Stolz blickt der 58-jährige William Boyd auf die Zeichnungen an der Wand. Stolz und gerührt. Ein guter Schauspieler wäre er sicher geworden oder ein guter Maler. Denn alle Zeichnungen und Bilder von Nat Tate stammen von Boyd selbst. Nat Tate, dieser amerikanische Künstler, der seine Eltern auf tragische Weise verlor und sich 1960 das Leben nahm, ist die Erfindung von William Boyd. Eine Erfindung, die nicht als solche erkannt wurde am 1. April 1998 im New Yorker Atelier des Künstlers Jeff Koons. Dort las David Bowie aus Boyds Biographie über Nat Tate. Und dorthin waren Kunstkritiker, Galeristen und Sammler eingeladen, um Nat Tate "wiederzuentdecken":

"Jeder auf der Party schien von der Existenz dieses vergessenen Malers überzeugt zu sein. Nur wenige waren eingeweiht, darunter ein englischer Journalist. Und der sprach mit Besuchern der Party. Und wie die Menschen nun mal so sind, sagten sie ihm: 'Ja, wie traurig, dass Nat Tate nur so kurz gelebt hat.' − 'Ich mag sein Werk wirklich sehr und weiß noch genau, wie ich zu seinen Lebzeiten eine seiner Ausstellungen besucht habe.' Die Menschen behaupteten also, sie hätten ihn gekannt, sie wüssten, wer Nat Tate war."
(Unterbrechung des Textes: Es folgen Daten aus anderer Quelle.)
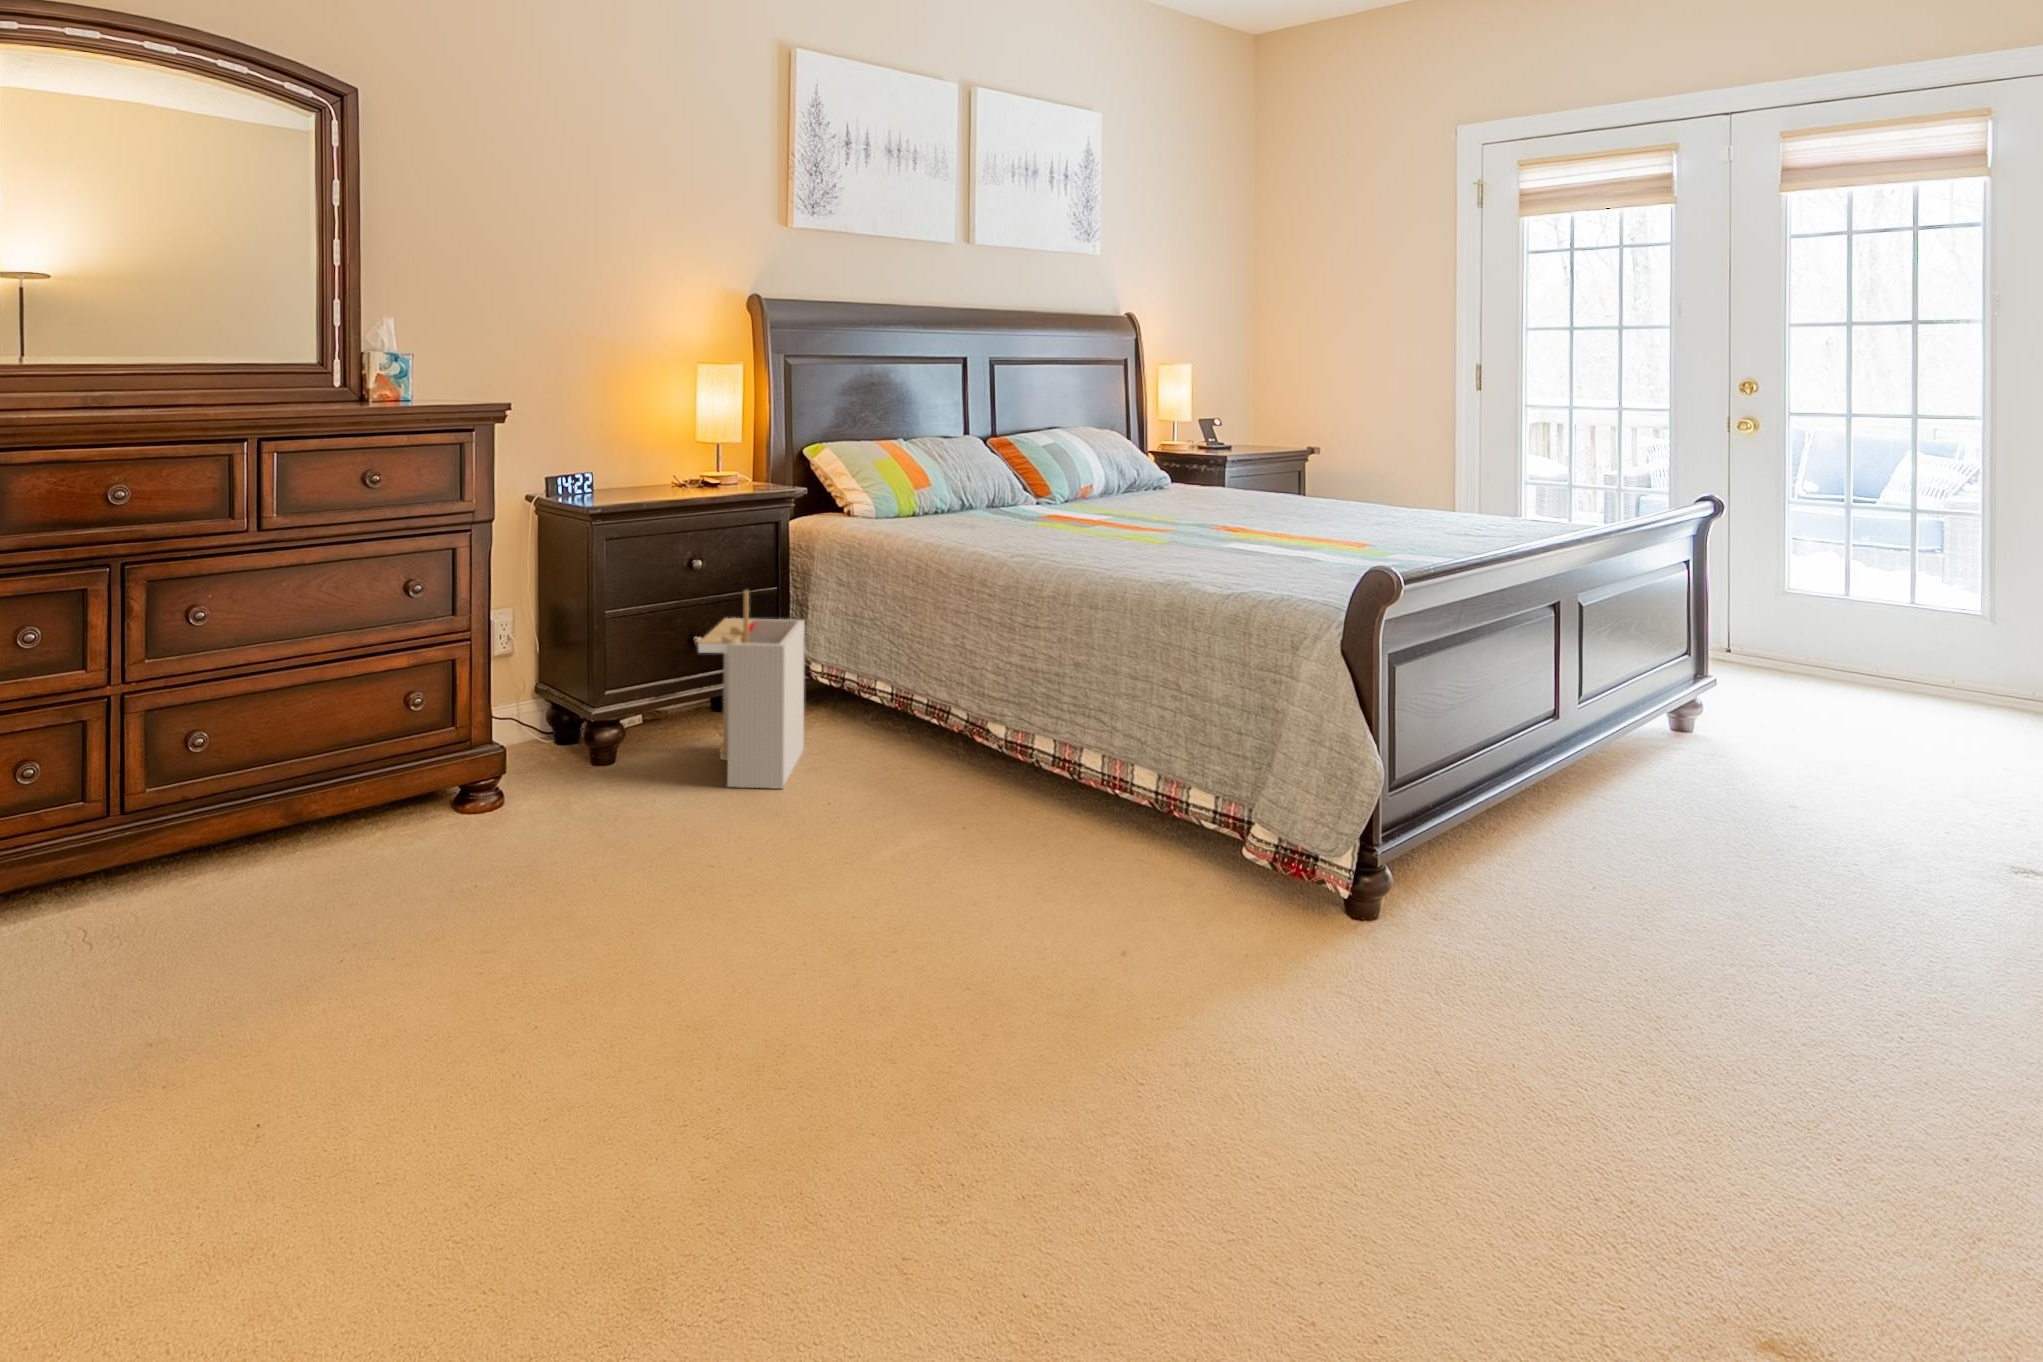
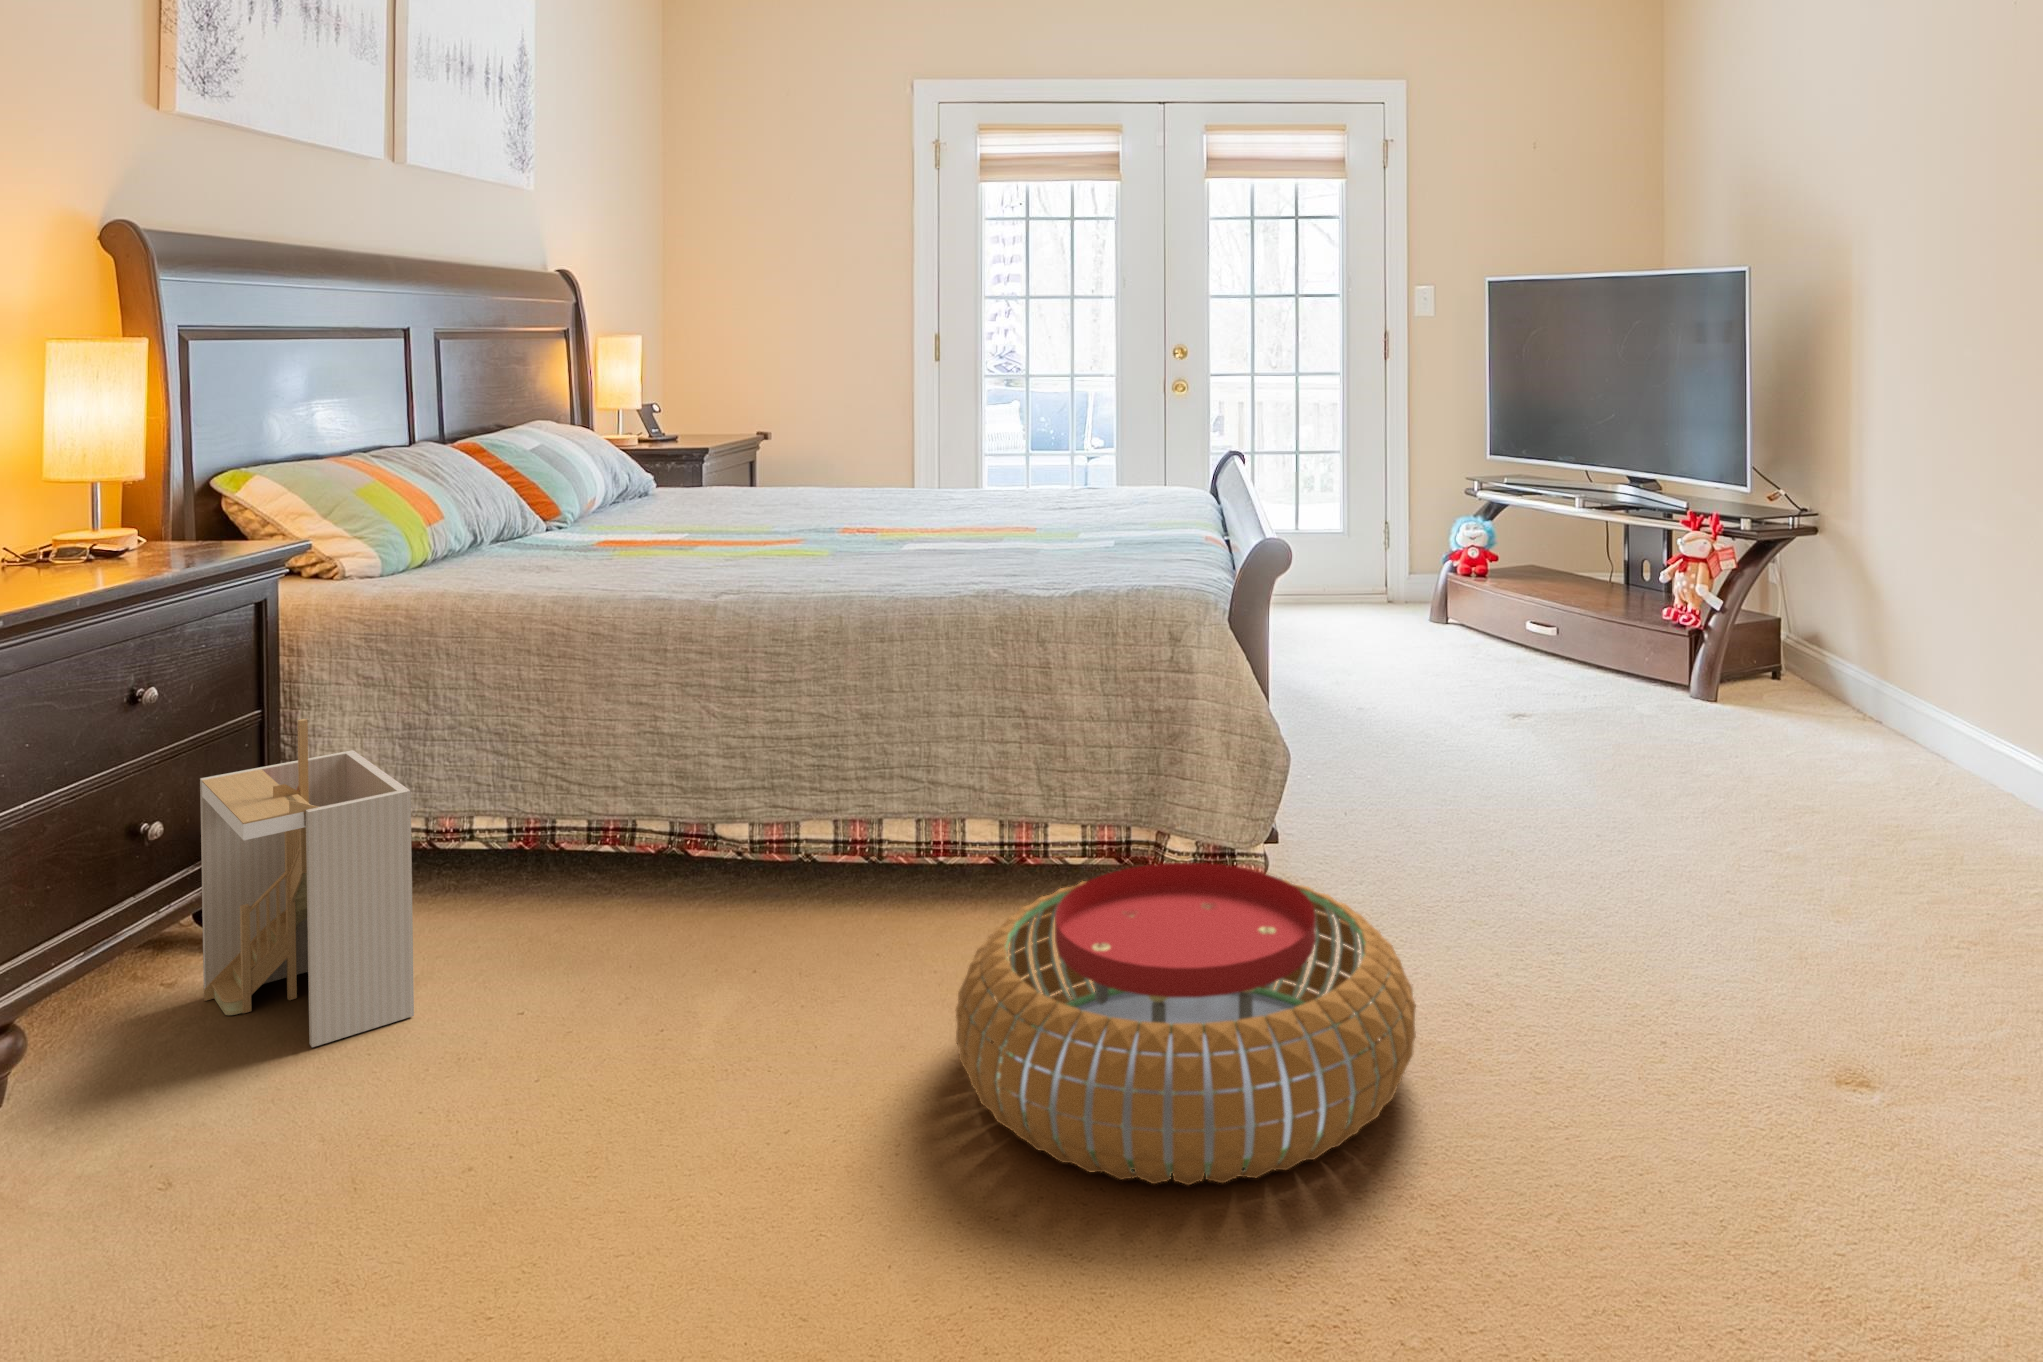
pouf: none [920,820,1325,1101] -> present [955,863,1416,1185]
Nur wenige Tage blieb der Scherz unentdeckt. Bis der eingeweihte Journalist zum großen Ärger von William Boyd öffentlich machte, dass Nat Tate nur ein Gag war. Jetzt, da die fiktive Biografie auch auf Deutsch erschienen ist, mag man kaum glauben, dass Kunstkritiker reihenweise auf Boyds Coup hereingefallen sind. Da ist der seltsame Adoptivvater Nat Tates, der anfangs alle Bilder seines Sohnes kaufte und verhindern wollte, dass sie auf den Kunstmarkt gelangen. Und da ist die Episode, derzufolge Nat Tate versuchte, seine Werke von Galeristen und Bekannten zurückzukaufen, nachdem er gesehen hatte, wie Georges Braque ein viele Jahre altes Werk überarbeitete:

""Logan Mountstuart im Tagebuch: 4. Dezember. Letzte Nacht kam Nat Tate vorbei. Er bot mir 6000 Dollar für meine zwei Gemälde, was ich ablehnte. Er wollte sie überarbeiten, sagte er, daher überließ ich sie ihm mit einigem Zögern.""

Auszüge aus dem Tagebuch einer ebenfalls erfundenen Person, die Boyd wiederum vier Jahre später in dem Roman "Eines Menschen Herz" zur Hauptfigur machte. Das Spiel mit Dichtung und Wahrheit und die Frage nach der Identität, der falschen, der echten, der eigenen – all das wurde zum Leitmotiv in Boyds Büchern.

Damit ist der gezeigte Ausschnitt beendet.